-------- Records for the task
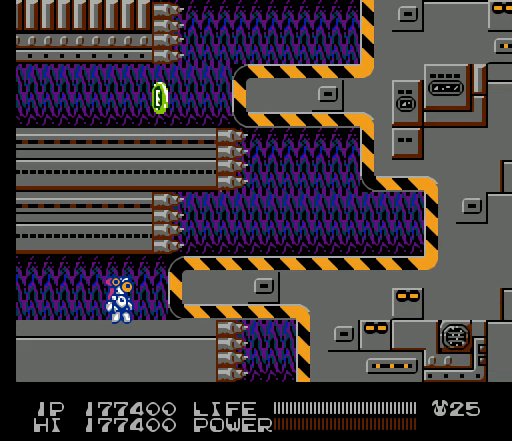
{"buttons": ["B"], "events": [[33, "B", "down"]]}
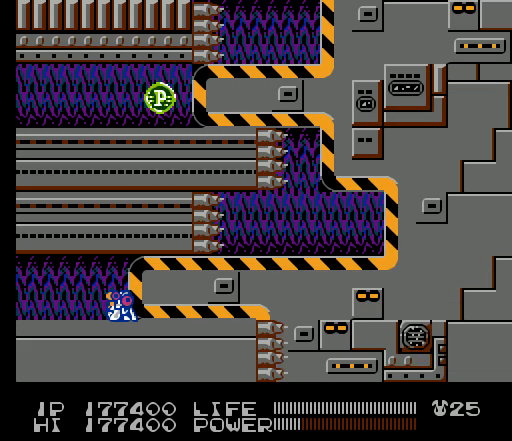
{"buttons": ["B"], "events": []}
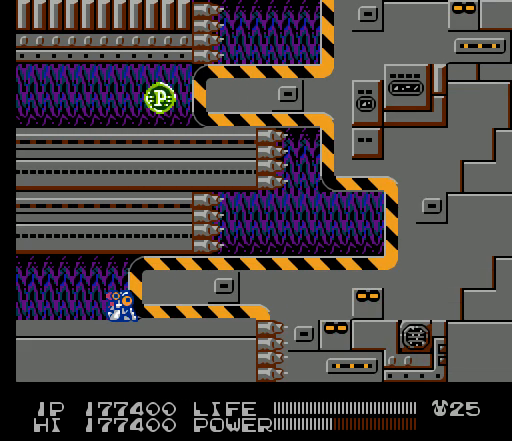
{"buttons": ["B"], "events": []}
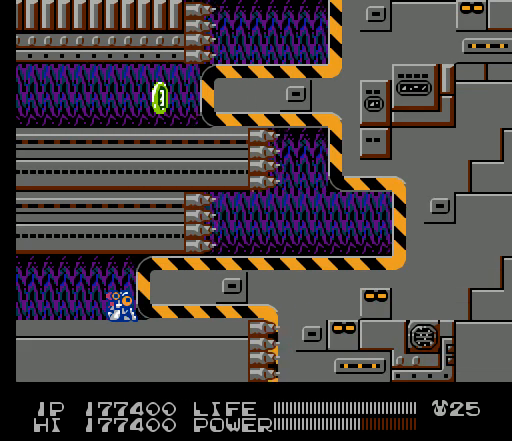
{"buttons": ["B"], "events": []}
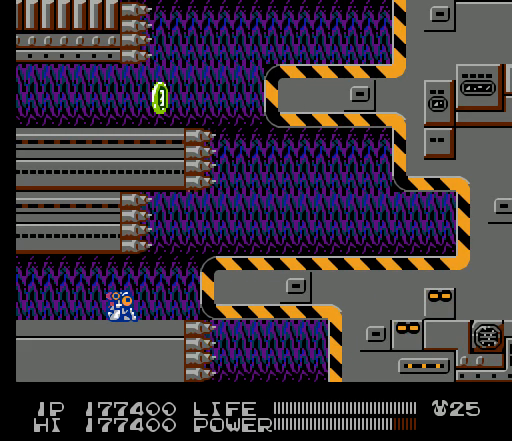
{"buttons": ["B", "DPAD_UP", "DPAD_RIGHT"], "events": [[467, "DPAD_RIGHT", "down"], [467, "DPAD_UP", "down"]]}
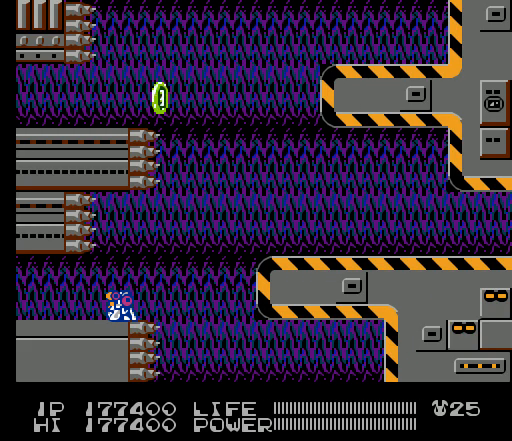
{"buttons": ["DPAD_UP", "DPAD_RIGHT"], "events": [[167, "B", "up"]]}
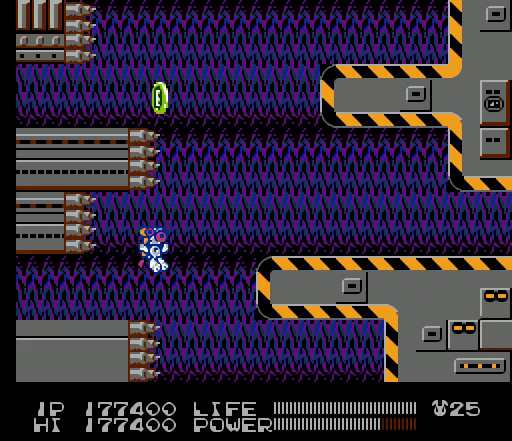
{"buttons": ["DPAD_UP", "DPAD_RIGHT"], "events": []}
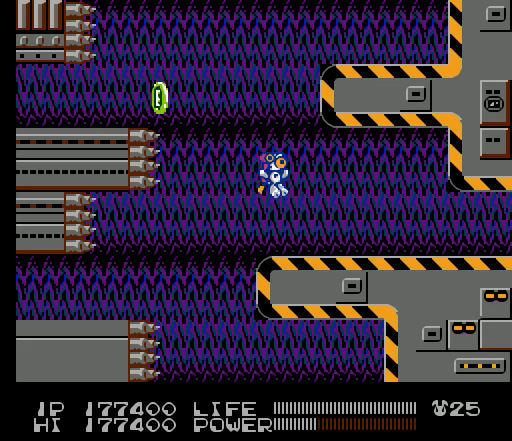
{"buttons": [], "events": [[167, "DPAD_UP", "up"], [467, "DPAD_RIGHT", "up"]]}
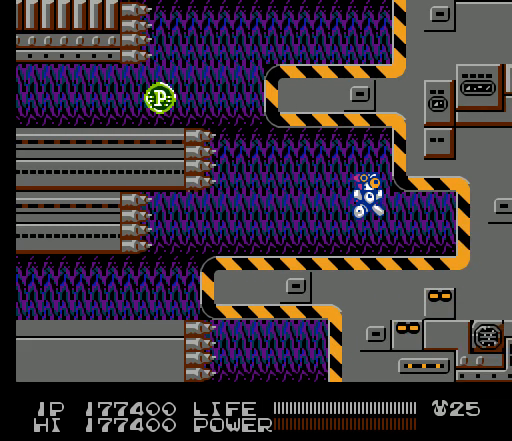
{"buttons": [], "events": []}
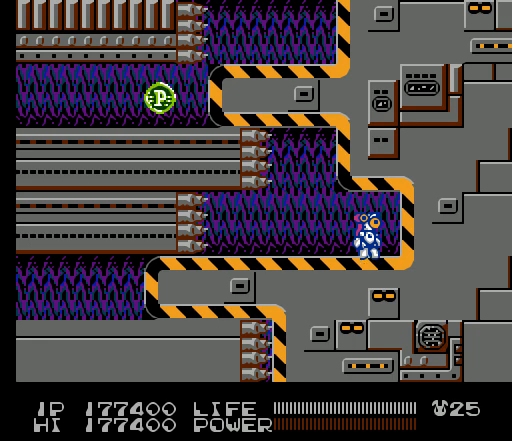
{"buttons": [], "events": [[267, "SELECT", "down"], [500, "SELECT", "up"]]}
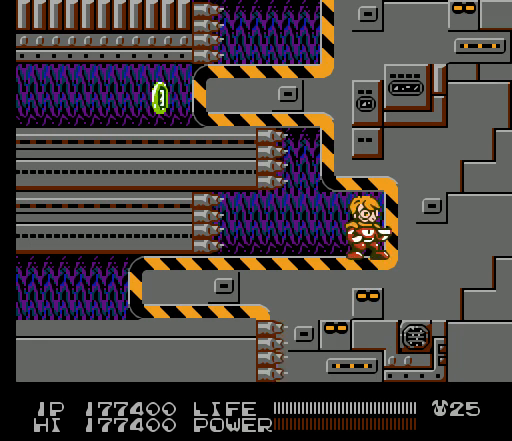
{"buttons": [], "events": [[267, "SELECT", "down"], [433, "SELECT", "up"]]}
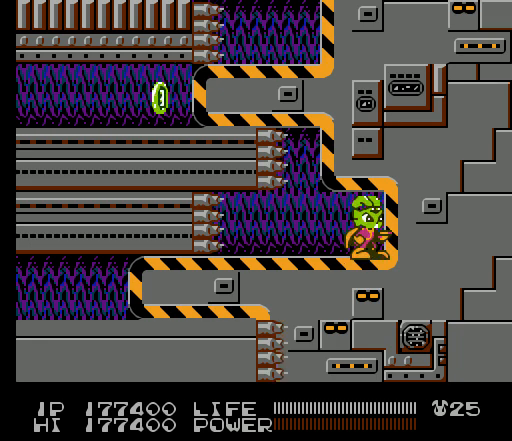
{"buttons": [], "events": []}
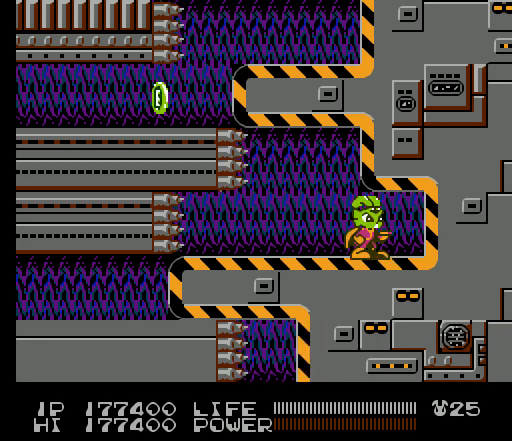
{"buttons": [], "events": []}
----------------
• Problem statement:
An exact reproduction of the data above is required, with every picture removed.

• Completed task:
{"buttons": ["B"], "events": [[33, "B", "down"]]}
{"buttons": ["B"], "events": []}
{"buttons": ["B"], "events": []}
{"buttons": ["B"], "events": []}
{"buttons": ["B", "DPAD_UP", "DPAD_RIGHT"], "events": [[467, "DPAD_RIGHT", "down"], [467, "DPAD_UP", "down"]]}
{"buttons": ["DPAD_UP", "DPAD_RIGHT"], "events": [[167, "B", "up"]]}
{"buttons": ["DPAD_UP", "DPAD_RIGHT"], "events": []}
{"buttons": [], "events": [[167, "DPAD_UP", "up"], [467, "DPAD_RIGHT", "up"]]}
{"buttons": [], "events": []}
{"buttons": [], "events": [[267, "SELECT", "down"], [500, "SELECT", "up"]]}
{"buttons": [], "events": [[267, "SELECT", "down"], [433, "SELECT", "up"]]}
{"buttons": [], "events": []}
{"buttons": [], "events": []}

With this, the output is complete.